◆ Belge bölümü ◆
+ + + +

Kandil HDP’nin üstündedir

Tarih 22 Temmuz 2015. Şanlıurfa’nın Ceylanpınar ilçesinde evlerinde uyuyan iki polis memuru 24 yaşındaki Feyyaz Yumuşak ile 25 yaşındaki Okan Uçar PKK’lı teröristler tarafından katledildi. Bu cinayet, terör örgütünün bir süreliğine ara verdiği cinayetler silsilesini tekrar başlattı. Bu katliamla “barış süreci”nde alınan sözde eylemsizlik fiilen bitti ve örgüt yeni bir stratejiyle terörü dağlardan şehirlere yaydı. Suriye’de ilan ettiği kantonlarıyla şehir yönetim pratiği kazanan PKK artık Suriye kuzeyindeki koridoru Türkiye’ye doğru genişletmeye çalışacaktı.

Tünelde silah taşıdılar

Bu noktada tüm ülkede umutları yeşerten ve toplumda büyük bir karşılık bulan barış sürecinin terör örgütü tarafından istismar edildiği anlaşıldı. Barış süreci devam ederken PKK, Suriye’de PYD veya SDG adı altında uluslararası askeri koalisyondan aldığı silahları, sınırın geçişkenliğinin avantajları kullanarak Türkiye’ye taşımıştı. Roketatarlar, mayınlar, gelişmiş piyade tüfekleri ve dahası… Bazen Suriye-Türkiye boyunca kazılan tünellerle, bazen sınır telleri aşındırılarak, bazen dağ-tepe aşılarak Türkiye’ye getirilen bu silahların çoğunda, PKK’nın Suriye kolu PYD’nin silahlı yapılanması YPG çıkartmaları vardı. Düzinelerce silah ve bomba Sur’da, Nusaybin’de, Cizre’de, Hakkari’de depolanmıştı.

Silahları vekil aracında sevkettiler

O silahlardan bazıları bizzat milletvekilleri tarafından taşındı. Kobani’nin sınır komşusu Suruç’a gelen PKK’lı teröristler, HDP’li Faysal Sarıyıldız tarafından karşılandı ve hem bu teröristler hem de beraberinde getirdikleri silahlar Sarıyıldız’ın makam aracıyla Türkiye’nin içine getirildi. Bunun ortaya çıkmasının ardından silah sevkiyatçısı Sarıyıldız ortadan kayboldu. Şu an yurtdışında yaşıyor.

+ + + +

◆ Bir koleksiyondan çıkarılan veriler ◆
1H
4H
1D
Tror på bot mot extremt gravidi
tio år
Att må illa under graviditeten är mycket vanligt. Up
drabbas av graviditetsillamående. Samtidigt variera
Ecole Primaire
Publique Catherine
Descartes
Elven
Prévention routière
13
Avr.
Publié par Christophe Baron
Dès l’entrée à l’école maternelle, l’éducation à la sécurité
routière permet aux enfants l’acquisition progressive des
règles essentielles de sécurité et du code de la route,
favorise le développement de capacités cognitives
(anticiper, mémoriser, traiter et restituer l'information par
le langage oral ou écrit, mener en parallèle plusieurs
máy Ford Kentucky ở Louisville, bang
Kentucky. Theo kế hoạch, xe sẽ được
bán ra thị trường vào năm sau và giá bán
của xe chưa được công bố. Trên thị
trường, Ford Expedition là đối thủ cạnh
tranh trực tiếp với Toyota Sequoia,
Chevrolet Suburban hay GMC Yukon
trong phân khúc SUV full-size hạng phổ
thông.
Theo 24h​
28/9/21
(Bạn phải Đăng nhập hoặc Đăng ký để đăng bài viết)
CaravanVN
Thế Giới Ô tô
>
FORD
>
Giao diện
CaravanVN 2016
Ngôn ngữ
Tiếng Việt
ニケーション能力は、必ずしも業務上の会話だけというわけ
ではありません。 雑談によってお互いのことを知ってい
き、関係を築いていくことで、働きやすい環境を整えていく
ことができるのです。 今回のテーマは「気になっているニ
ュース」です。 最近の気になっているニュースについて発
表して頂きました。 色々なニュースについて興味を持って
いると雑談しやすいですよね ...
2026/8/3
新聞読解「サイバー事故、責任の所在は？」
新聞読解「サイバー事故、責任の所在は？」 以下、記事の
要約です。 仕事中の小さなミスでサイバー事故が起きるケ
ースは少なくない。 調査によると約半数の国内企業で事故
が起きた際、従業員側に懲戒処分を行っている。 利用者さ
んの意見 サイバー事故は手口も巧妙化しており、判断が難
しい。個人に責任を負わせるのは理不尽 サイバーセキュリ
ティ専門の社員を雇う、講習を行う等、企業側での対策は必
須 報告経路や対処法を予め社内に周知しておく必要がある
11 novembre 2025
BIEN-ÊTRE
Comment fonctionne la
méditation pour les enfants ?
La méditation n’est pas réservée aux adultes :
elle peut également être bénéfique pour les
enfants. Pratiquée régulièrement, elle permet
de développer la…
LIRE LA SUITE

+ + + +

◆ Görev gereksinimleri ◆
Yukarıdaki, PKK ile HDP ilişkisini konu alan yazıyı son cümlesinden itibaren sürdürün.

◆ Görev çıktısı ◆
2015 Ağustos’unda harekete geçtiler

Masaya atılan tekmenin ardından, Ağustos 2015’e gelindiğinde, terör örgütü ülkeyi kan gölüne çevirecek planın ilk adımını attı. PKK terör örgütünün çatı yapılanması KCK bir bildiri hazırlayarak, “Kürdistan halkı için öz yönetimden başka bir seçenek kalmamıştır” dedi. Bu bildirinin ardından Hakkari, Batman, Yüksekova, Varto, Bulanık, Edremit, İpekyolu, Sur, Silvan, Doğubeyazıt, Hizan gibi ilçelerde PKK’nın “öz yönetim” kurduğu ilan edildi. İşte şu meşhur hendekleri doğuran süreç buydu. Sözde öz yönetim sınırlarını bu hendekler oluşturuyordu. PKK’lı teröristler sadece hendek kazmakla kalmamış, halkın evlerine yerleşmiş, bu evleri mevzi haline getirmiş ve tüneller kazmıştı. Bu haydutluk binlerce sivilin göç etmesine ve bölgede bir insani krizin yaşanmasına da neden oldu. PKK Kürt halkını evsiz de bıraktı. Bu olaylar, HDP’nin yüzde 13.1 aldığı 7 Haziran seçim sonuçlarından hemen sonraya denk geldi. HDP o seçimlerde aslında yaklaşan bu çalışmaların işaretlerini vermişti. Musluklardan kan akan afişler Güneydoğu şehirlerindeki billboardlara asılmıştı. Söylemler ise oldukça provakatifti. Ancak kimse bunun, iki ay sonra yaşanacak çatışma sürecinin başlama vuruşu olduğunu düşünmedi.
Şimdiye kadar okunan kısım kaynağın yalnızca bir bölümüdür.